**What is needed**
Each entry below is to be given again word for word, with no pictures.

** Opening Material supplied block **

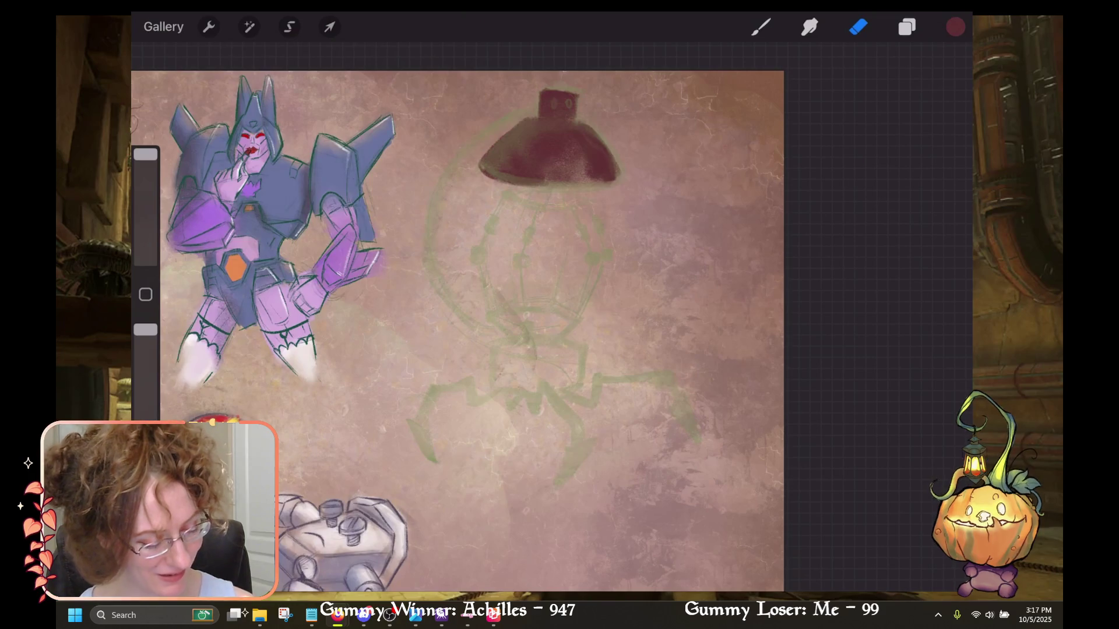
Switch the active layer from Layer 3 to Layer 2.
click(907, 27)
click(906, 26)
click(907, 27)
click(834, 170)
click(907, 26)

** Closing Material supplied block **

**Problem solution**
Switch the active layer from Layer 3 to Layer 2.
click(907, 27)
click(906, 26)
click(907, 27)
click(834, 170)
click(907, 26)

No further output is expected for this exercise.